**TASK LIST**
1 > How would you sum up the Monkey Man article in two sentences?
2 > Which dollar amounts does the Monkey Man article mention?
3 > Can you reproduce the Monkey Man article between "You can rent" and "back in March.", inclusive?

After pulling in $28 million at the worldwide box office this month, director (and star) Dev Patel’s critically acclaimed action-thriller Monkey Man is now available to watch at home.

You can rent Monkey Man for $19.99 or digitally purchase the film for $24.99!

Monkey Man is currently 88% Fresh on Rotten Tomatoes, with Bloody Disgusting’s head critic Meagan Navarro awarding the film 4.5/5 stars in her review out of SXSW back in March.

Meagan raves, “While the violence onscreen is palpable and painful, it’s not just the exquisite fight choreography and thrilling action set pieces that set Monkey Man apart but also its political consciousness, unique narrative structure, and myth-making scale.”

“While Monkey Man pays tribute to all of the action genre’s greats, from the Indonesian action classics to Korean revenge cinema and even a John Wick joke or two, Dev Patel’s cultural spin and unique narrative structure leave behind all influences in the dust for new terrain,” Meagan’s review continues.

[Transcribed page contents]
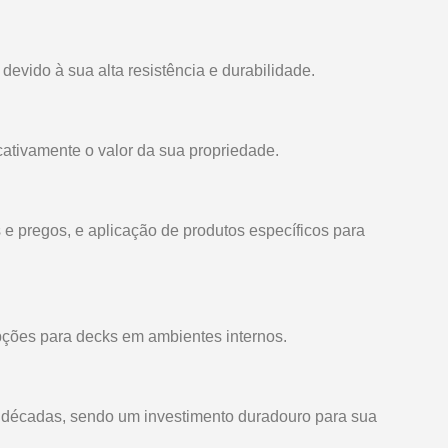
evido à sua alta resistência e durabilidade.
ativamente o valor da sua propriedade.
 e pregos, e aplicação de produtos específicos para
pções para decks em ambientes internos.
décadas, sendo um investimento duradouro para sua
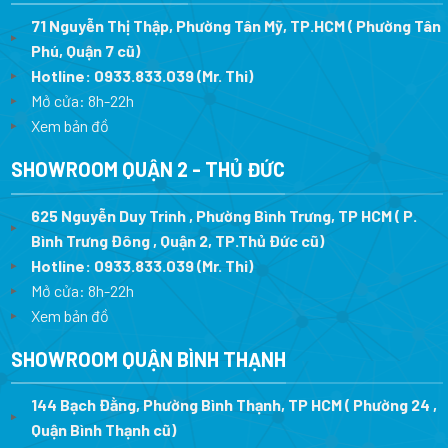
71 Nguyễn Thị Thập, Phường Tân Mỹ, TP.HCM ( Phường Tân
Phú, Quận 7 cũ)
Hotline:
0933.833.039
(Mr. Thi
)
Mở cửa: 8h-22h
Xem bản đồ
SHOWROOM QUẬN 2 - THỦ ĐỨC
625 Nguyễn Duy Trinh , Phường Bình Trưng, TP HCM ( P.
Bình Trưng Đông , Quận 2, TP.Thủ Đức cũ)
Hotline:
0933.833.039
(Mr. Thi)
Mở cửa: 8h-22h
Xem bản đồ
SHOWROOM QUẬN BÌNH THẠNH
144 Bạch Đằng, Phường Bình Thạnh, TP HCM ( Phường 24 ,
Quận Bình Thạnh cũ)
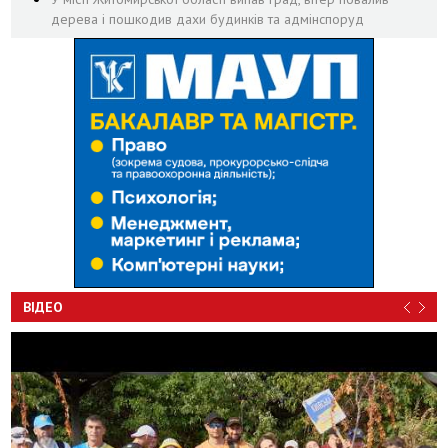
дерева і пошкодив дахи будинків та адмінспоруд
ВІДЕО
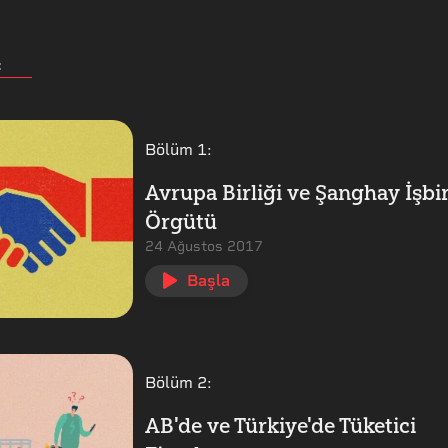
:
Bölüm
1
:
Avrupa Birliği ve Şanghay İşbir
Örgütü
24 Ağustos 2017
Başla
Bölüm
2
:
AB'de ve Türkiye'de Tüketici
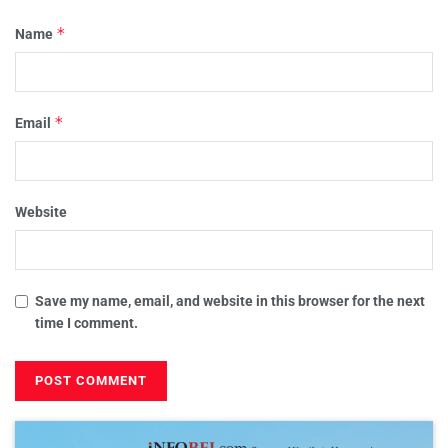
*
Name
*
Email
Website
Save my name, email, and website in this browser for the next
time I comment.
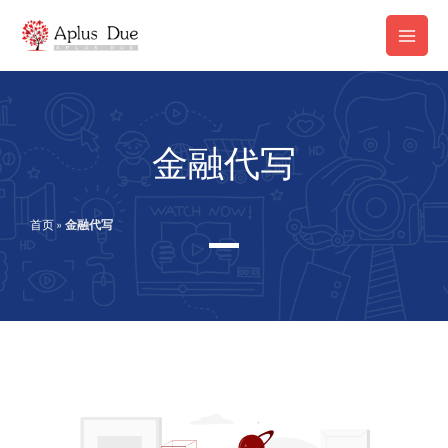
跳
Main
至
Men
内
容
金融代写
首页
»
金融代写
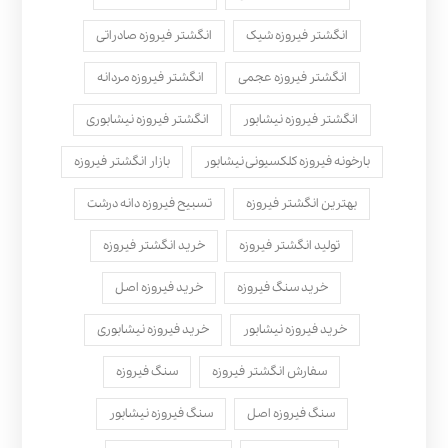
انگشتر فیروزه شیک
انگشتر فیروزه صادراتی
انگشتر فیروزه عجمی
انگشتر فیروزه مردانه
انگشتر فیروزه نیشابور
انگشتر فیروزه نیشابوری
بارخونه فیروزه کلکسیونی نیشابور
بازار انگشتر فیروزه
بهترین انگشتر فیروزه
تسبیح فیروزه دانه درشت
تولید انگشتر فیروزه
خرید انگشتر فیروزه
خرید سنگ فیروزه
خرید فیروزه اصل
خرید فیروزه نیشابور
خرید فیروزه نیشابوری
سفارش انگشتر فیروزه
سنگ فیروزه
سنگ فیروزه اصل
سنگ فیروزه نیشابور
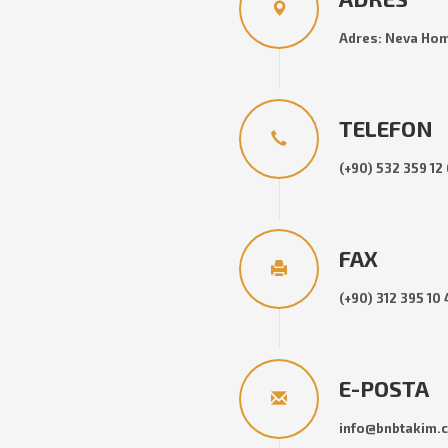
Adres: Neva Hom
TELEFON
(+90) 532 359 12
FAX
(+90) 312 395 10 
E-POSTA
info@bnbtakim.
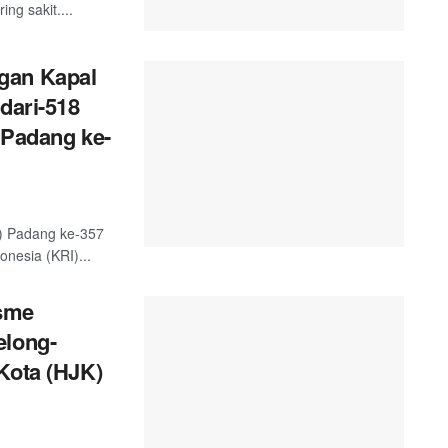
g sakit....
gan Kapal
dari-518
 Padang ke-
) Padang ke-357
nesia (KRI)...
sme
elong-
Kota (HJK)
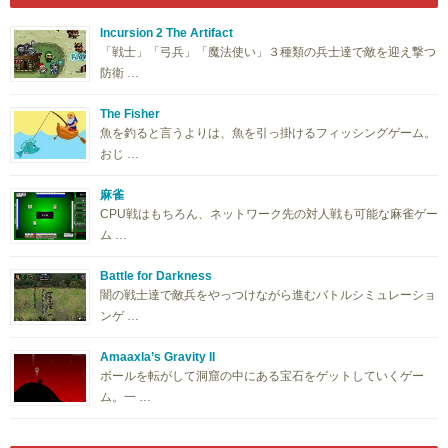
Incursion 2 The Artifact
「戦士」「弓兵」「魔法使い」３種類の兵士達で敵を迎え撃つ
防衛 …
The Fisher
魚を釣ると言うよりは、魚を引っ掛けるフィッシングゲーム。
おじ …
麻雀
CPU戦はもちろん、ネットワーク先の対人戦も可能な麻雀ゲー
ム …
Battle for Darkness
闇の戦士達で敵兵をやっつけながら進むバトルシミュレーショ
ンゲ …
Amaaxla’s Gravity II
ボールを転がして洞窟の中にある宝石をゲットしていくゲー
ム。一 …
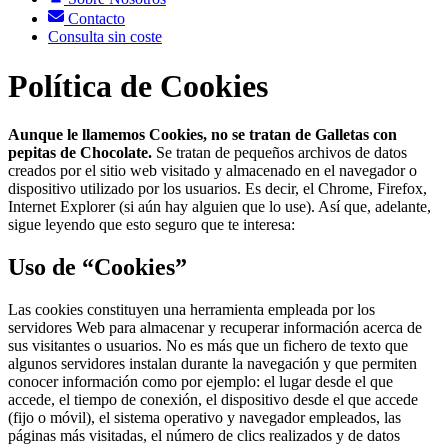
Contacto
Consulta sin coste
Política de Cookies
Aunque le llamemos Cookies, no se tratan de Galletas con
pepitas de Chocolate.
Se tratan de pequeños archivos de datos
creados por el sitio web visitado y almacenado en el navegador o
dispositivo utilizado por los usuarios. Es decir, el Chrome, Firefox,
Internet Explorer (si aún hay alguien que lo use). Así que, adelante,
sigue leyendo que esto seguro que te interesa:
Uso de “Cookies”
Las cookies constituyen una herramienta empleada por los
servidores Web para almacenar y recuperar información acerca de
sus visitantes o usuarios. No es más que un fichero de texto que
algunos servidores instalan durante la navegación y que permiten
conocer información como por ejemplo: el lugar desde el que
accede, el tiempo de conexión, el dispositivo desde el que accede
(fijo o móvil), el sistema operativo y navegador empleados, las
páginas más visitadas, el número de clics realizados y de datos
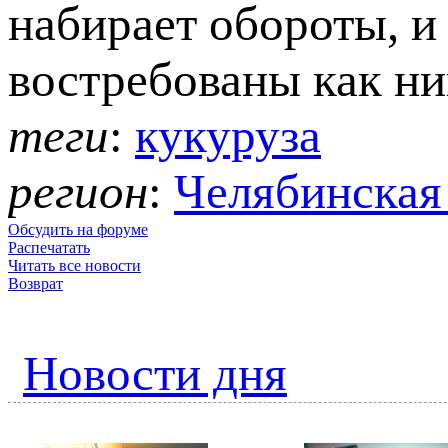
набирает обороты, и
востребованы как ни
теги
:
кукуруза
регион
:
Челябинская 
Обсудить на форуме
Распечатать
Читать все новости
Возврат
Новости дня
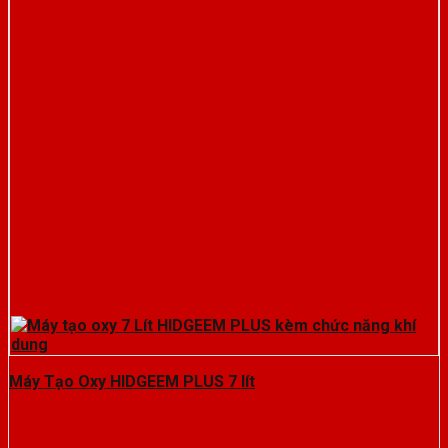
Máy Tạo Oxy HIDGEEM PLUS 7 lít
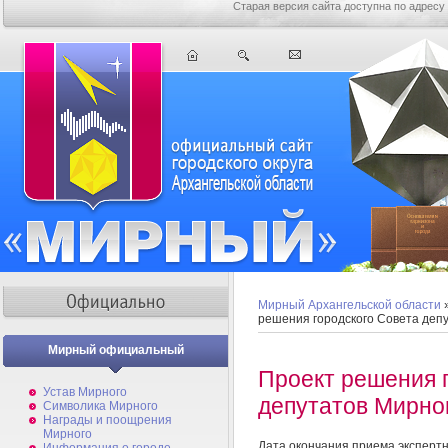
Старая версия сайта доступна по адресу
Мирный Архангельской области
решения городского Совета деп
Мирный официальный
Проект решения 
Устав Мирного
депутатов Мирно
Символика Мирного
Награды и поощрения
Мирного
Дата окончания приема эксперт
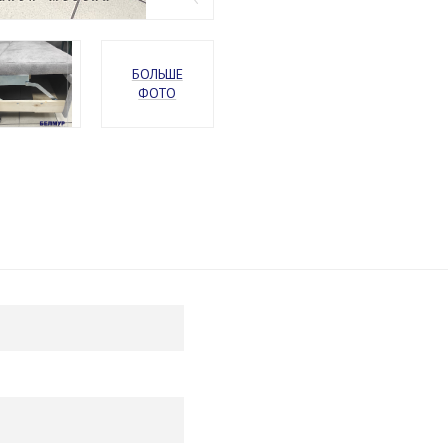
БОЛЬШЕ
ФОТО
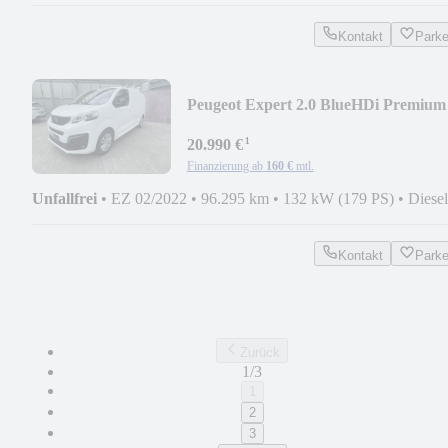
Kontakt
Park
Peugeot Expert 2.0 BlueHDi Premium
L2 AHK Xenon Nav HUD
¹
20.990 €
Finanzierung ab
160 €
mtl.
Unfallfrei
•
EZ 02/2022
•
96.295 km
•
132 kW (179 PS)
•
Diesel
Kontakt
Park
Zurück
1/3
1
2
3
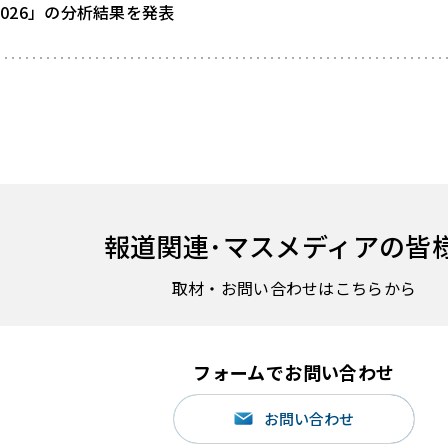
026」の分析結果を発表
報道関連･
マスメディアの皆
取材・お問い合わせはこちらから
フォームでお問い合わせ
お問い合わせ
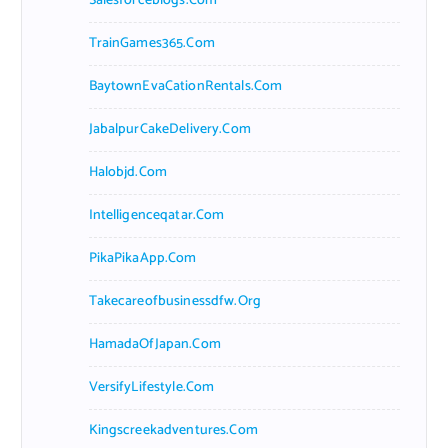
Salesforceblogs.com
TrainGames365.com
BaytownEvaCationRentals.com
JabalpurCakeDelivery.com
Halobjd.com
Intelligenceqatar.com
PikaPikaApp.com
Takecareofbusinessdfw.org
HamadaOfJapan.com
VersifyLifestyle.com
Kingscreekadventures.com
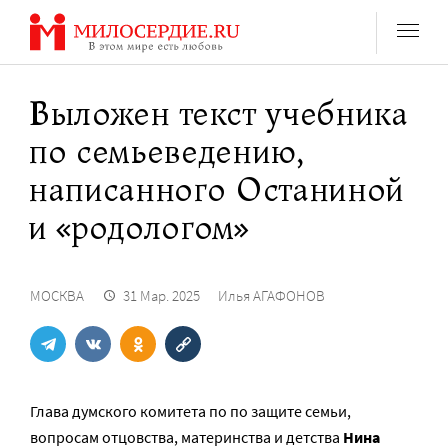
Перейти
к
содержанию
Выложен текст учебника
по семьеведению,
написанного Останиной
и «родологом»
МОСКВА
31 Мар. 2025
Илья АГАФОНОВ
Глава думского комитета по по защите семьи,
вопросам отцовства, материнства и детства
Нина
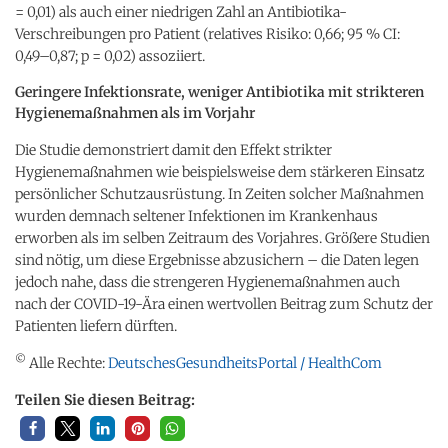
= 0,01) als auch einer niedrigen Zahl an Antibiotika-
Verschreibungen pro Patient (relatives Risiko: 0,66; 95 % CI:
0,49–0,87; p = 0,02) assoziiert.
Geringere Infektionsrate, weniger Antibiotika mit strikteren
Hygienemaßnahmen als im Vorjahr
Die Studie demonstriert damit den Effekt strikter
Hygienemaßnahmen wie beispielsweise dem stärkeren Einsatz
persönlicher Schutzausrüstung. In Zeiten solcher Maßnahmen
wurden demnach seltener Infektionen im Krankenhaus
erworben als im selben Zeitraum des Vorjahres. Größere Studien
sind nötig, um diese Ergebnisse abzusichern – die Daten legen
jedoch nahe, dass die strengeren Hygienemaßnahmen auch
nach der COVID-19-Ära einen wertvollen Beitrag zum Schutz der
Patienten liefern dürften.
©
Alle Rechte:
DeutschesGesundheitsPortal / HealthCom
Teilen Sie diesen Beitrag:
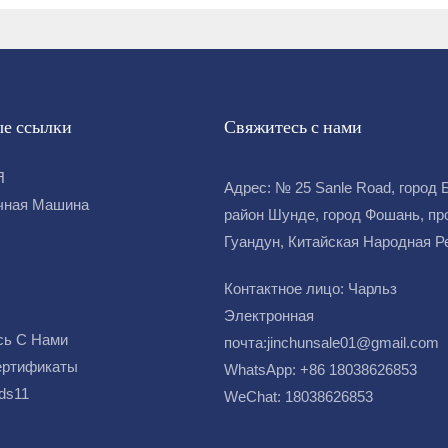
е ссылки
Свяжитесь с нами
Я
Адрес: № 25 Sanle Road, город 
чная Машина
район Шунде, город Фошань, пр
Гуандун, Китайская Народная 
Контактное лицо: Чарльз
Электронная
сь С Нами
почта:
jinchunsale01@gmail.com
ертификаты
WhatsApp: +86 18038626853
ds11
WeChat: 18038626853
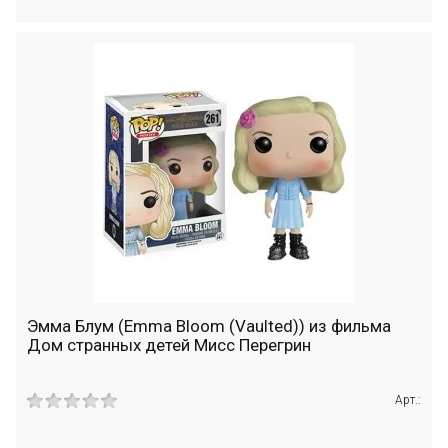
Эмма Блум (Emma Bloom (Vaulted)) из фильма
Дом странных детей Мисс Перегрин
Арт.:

**RESPONSES BY TASK**
1 > Dev Patel's critically acclaimed action-thriller Monkey Man, which took in $28 million at the worldwide box office this month, can now be rented for $19.99 or bought digitally for $24.99. The film is 88% Fresh on Rotten Tomatoes, and Bloody Disgusting's head critic Meagan Navarro gave it 4.5/5 stars, praising its action along with its political consciousness, unique narrative structure, and myth-making scale.

2 >
- $28 million
- $19.99
- $24.99

3 >
You can rent Monkey Man for $19.99 or digitally purchase the film for $24.99!

Monkey Man is currently 88% Fresh on Rotten Tomatoes, with Bloody Disgusting’s head critic Meagan Navarro awarding the film 4.5/5 stars in her review out of SXSW back in March.